Our Central Control facility,
manages the feedstock for the Butadiene Plant and products from
Olefins 6 and the Gasoline Treatment Unit.
Finally, our Teesport operation
is responsible for the safe and reliable import and export of all
feedstocks and products via our two jetties on the River Tees.
The North Tees Logistics (NTL) area
supports the major feedstock and product import, export, storage and
distribution logistics for SABIC on Teesside. Our operations cover an
extensive land area, which includes storage facilities, operation of
three jetties on the River Tees, an ethylene liquefaction terminal,
brine extraction and an ethane import terminal.

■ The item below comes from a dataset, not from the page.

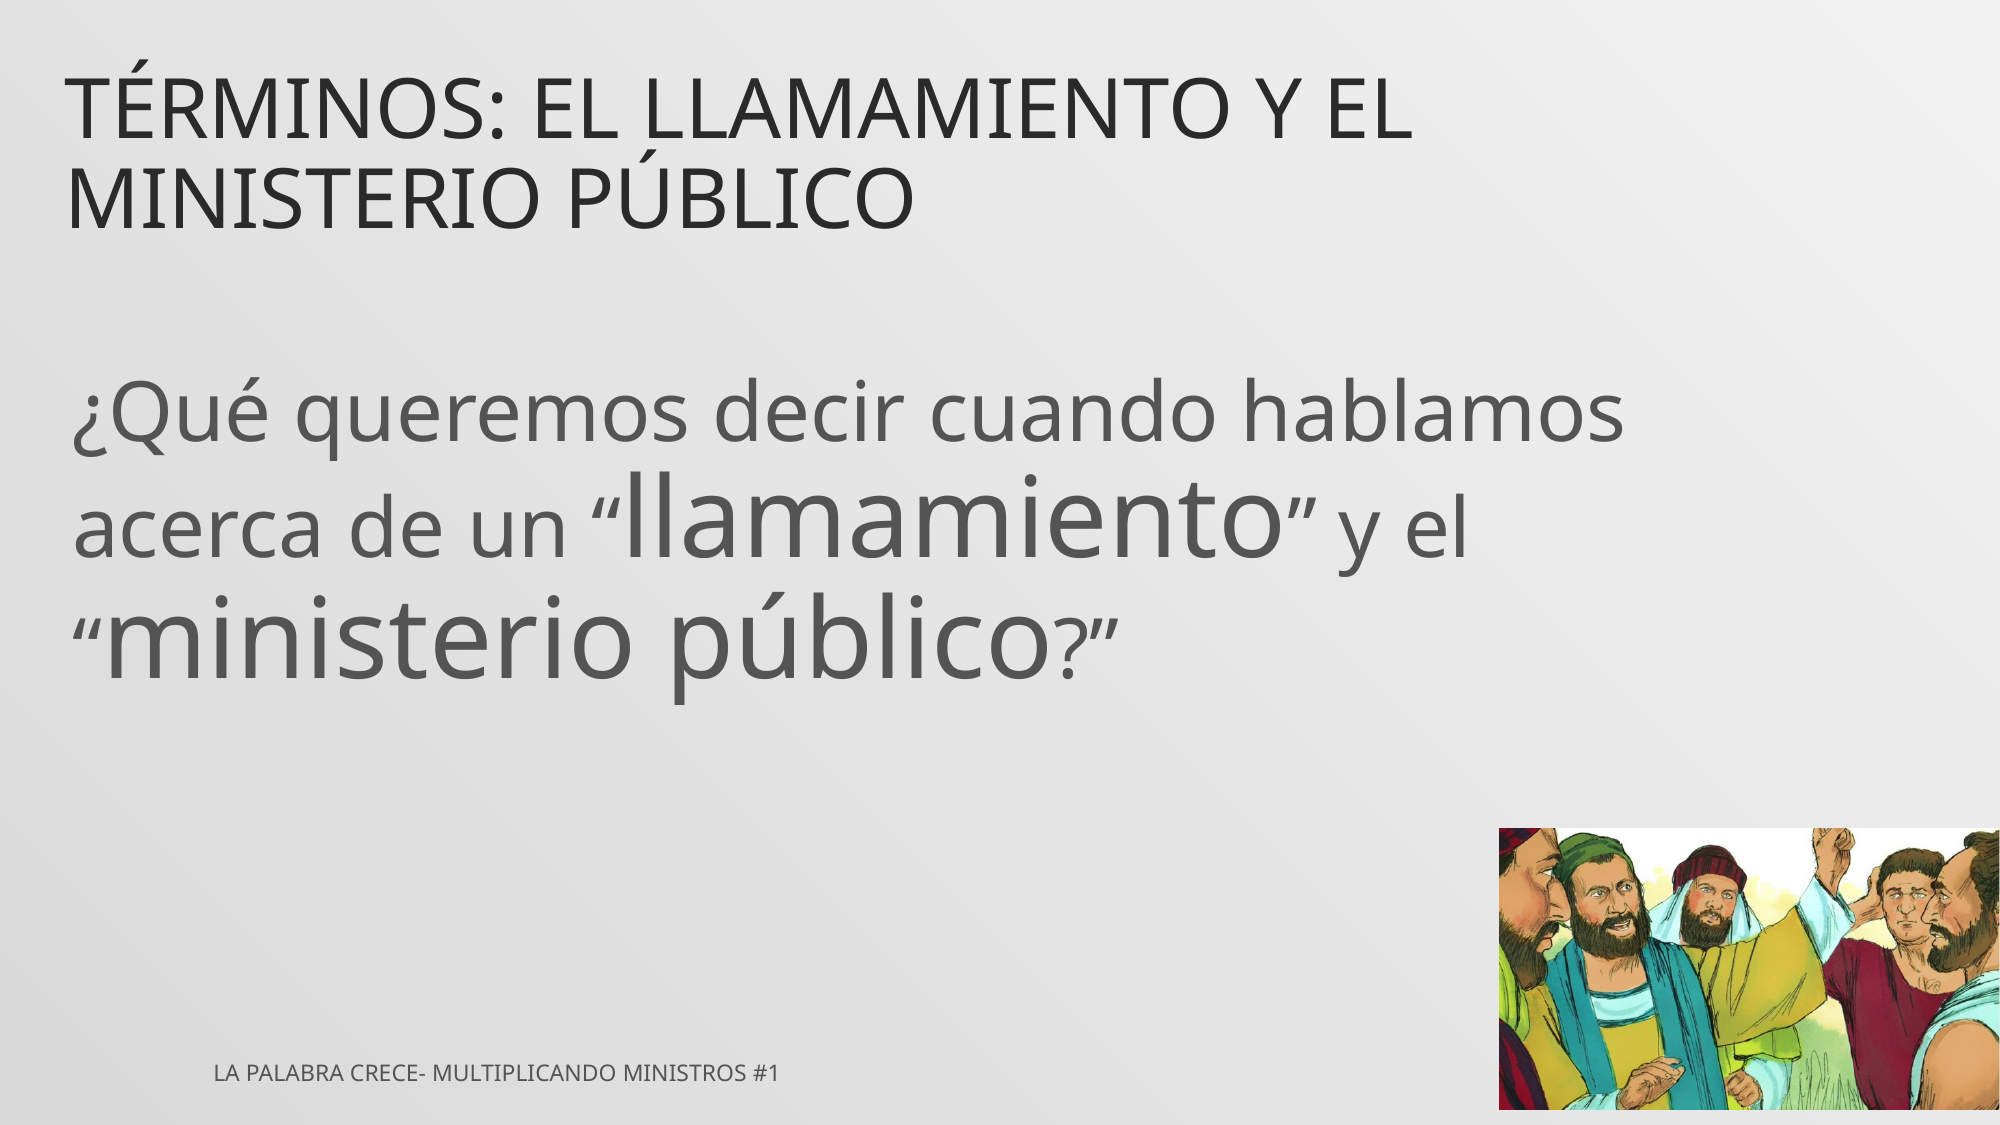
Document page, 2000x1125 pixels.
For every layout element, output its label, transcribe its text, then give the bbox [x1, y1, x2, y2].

The storage and distribution of all Olefins
6 feedstocks, naphtha, ethane, propane and butane, is managed by NTL; as
well as the export of the two main products from Olefins 6, ethylene and
propylene, to customers outside the UK mainland by ship. NTL also
operate an Effluent Treatment Plant which processes all water on SABIC’s
North Tees site.
SABIC’s UK headquarters is based in The Wilton Centre,
which is adjacent to the Wilton International Site.
Staff from our UK
manufacturing operations team are based in the offices
here, working in disciplines such as HR, procurement,
EHSS, finance, legal, communications, IT and
administration along with employees from our European
and Global teams and our Senior Management Team.